The causes Sid have championed range from large to small. When he felt that his daughter and son-in- law should not have to pay sales tax of $32.28 on a $500 new car rebate, he took the case all the way to the Missouri Supreme Court. During oral argument before the justices, Sid caused several of the justices to chuckle when he told them that if he won, his fee would be 1/3 rd of the $32.38 in tax saved for his daughter. Although Sid lost the battle before the Supreme Court, he did win the war. The Missouri legislature changed the law. Today in Missouri you don’t pay sales tax on rebates.

In the 1960’s federal judge John Oliver appointed Sid to represent a 25-year-old airman who had been convicted of murder and already spent seven years in the penitentiary after a military psychiatrist was persuaded to change his original judgment that the airman lacked legal capacity to commit the crime and testify at trial that the airman had, in fact, such legal capacity.

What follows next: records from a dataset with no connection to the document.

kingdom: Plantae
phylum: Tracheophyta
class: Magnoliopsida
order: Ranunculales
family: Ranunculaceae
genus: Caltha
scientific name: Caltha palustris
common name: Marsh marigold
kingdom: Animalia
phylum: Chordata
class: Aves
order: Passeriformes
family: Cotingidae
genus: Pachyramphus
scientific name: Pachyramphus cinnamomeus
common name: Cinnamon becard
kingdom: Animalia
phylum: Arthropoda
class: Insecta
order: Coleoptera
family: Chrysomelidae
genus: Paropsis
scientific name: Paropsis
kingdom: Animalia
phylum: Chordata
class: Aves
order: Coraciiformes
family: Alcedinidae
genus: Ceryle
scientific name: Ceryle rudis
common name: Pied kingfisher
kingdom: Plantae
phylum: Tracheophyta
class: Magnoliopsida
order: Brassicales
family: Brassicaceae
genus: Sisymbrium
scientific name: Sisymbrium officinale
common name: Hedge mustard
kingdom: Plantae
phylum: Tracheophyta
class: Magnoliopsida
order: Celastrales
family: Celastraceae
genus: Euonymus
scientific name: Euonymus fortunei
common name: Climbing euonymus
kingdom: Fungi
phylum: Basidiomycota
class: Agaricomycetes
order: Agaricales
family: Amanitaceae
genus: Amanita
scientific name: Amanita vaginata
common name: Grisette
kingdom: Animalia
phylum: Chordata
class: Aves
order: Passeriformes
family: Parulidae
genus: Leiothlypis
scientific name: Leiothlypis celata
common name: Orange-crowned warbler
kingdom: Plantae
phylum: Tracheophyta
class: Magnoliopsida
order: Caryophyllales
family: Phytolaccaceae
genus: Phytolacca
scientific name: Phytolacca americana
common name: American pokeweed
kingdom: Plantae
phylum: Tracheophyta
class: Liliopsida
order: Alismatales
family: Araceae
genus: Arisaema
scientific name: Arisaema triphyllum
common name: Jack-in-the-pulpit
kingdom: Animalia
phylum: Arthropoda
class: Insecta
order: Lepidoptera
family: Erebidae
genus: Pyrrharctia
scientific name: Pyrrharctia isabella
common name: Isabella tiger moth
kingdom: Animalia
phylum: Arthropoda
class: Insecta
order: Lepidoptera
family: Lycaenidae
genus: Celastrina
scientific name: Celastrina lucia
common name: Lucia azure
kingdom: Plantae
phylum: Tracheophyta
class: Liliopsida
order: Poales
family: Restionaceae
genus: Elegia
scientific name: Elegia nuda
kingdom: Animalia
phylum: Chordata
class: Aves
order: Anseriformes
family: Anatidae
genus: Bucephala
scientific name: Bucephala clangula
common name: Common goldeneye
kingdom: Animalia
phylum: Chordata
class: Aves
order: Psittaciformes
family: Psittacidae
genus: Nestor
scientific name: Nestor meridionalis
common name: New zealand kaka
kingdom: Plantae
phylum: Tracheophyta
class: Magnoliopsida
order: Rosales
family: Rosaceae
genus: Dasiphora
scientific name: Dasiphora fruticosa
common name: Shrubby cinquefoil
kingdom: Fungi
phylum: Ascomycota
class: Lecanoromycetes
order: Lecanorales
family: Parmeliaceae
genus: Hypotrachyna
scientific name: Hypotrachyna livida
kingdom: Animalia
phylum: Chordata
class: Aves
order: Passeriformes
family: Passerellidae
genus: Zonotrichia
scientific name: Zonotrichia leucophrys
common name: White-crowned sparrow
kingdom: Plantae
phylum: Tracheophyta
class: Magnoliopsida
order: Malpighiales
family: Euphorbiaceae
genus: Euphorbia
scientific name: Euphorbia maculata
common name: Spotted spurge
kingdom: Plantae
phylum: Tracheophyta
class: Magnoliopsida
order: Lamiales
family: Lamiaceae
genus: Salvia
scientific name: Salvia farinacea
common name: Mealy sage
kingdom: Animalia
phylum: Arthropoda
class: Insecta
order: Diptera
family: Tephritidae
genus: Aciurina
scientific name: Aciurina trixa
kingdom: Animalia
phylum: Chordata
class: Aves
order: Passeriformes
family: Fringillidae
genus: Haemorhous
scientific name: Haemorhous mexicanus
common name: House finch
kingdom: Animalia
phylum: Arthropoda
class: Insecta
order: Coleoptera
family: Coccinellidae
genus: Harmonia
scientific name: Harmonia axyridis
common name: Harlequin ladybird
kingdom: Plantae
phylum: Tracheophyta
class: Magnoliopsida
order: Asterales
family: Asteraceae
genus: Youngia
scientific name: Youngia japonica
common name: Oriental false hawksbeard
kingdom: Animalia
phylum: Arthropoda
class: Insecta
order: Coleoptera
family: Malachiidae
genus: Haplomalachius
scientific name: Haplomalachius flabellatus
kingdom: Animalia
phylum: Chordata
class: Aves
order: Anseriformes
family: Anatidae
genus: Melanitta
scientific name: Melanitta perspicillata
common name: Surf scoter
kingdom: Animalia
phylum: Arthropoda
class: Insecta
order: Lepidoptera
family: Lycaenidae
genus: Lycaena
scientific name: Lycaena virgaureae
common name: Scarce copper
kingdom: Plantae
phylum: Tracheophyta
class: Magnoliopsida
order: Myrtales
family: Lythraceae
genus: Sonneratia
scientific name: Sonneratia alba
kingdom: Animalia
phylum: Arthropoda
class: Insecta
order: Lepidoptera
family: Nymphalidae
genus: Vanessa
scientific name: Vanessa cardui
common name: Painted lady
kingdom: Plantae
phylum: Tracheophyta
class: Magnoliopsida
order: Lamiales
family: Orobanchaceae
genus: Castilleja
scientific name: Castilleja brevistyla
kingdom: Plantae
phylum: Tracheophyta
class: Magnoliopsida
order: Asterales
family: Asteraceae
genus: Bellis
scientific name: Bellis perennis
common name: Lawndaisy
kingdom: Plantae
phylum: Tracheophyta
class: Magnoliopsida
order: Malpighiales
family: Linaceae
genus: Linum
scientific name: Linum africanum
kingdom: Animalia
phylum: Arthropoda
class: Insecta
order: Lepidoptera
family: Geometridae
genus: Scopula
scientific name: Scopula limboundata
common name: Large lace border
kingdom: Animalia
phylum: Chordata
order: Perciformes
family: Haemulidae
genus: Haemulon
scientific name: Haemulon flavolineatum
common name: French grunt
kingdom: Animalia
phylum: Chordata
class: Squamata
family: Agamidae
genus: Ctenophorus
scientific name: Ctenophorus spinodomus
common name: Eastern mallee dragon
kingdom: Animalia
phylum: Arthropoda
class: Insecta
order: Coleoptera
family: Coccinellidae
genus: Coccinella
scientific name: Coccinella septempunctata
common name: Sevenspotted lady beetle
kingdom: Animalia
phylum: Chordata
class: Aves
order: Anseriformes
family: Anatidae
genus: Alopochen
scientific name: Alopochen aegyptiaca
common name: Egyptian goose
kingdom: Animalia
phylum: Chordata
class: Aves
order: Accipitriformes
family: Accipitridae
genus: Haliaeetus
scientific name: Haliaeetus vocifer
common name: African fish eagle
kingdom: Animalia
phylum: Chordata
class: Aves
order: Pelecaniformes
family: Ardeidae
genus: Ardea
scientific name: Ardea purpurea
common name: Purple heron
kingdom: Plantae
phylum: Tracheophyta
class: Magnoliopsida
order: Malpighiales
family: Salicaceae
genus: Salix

Sid’s investigation and legal advocacy prompted the military psychiatrist to later admit that he had misunderstood and improperly applied the legal standards involved. As a result of Sid’s efforts, the airman’s murder conviction and dishonorable discharge were reversed and he was thereafter admitted into a VA hospital for care and treatment and the United States Air Force Manual was changed to better clarify the roles, responsibilities and standards for military psychiatrists who examine and testify about the mental capacity of service members charged with a crime.

Sid is the author of several handbooks. His Ombudsman Handbook, one of the first of its kind in the country, has circulated worldwide as the ombudsman concept has spread. Another, the Observer Handbook, grew out of the 1976 Republican National Convention when Sid and the late Walt Bodine, of equal fame, recruited and organized 450 volunteers to observe and record the behavior and interactions of police and protesters in Kansas City. The presence of these volunteer observers stationed around the city and around the clock contributed to the lack of violence and riots that marred the 1968 Republican Convention in Chicago.

Sid has also authored Watch Over Witnesses, a guide for citizen court-watching programs with the goal of providing more transparency into the justice system. For several years, he taught the Law & Society Class at UMKC using a textbook that he not only authored but typed himself. Sid and Walt Bodine also teamed up for 12 years on a monthly public radio show called the Hell-Raisers where he dispensed his practical wisdom to callers aggrieved by governmental and business agencies.

For 20 years Sid reviewed books on the law and court system for the Kansas City Star. Many of those reviews became springboards for his civic causes and crusades. Sid has been very active with Boy Scouts of America since his youth. He obtained the rank of Eagle Scout and, at age 17, became one of the youngest Warriors in the Tribe of Mic-O- Say to achieve the rank of Sachem. Continuing his support and love of the organization into adulthood, Sid wrote the Handbook of Negotiations for use by professional Scouters and was invited by the National Council to lecture on the topic around the country. He led the fund-raising effort in 1989 that established the H. Roe Bartle Memorabilia Exhibit located in Bartle Hall.

Sid has received so many awards that they are too numerous to mention. His professional colleagues have honored him with the Missouri Bar President’s Award, UMKC’s law school alumni award, and UMKC’s Practitioner of the Year award. A Kansas City native, Sid says his proudest achievements are his 52-year marriage to his late wife, Lorraine, and the three children they reared. Today, Sid is the proud grandfather of seven and the great-grandfather of one. When you have that kind of luck and support, Sid says, hell-raising is heavenly.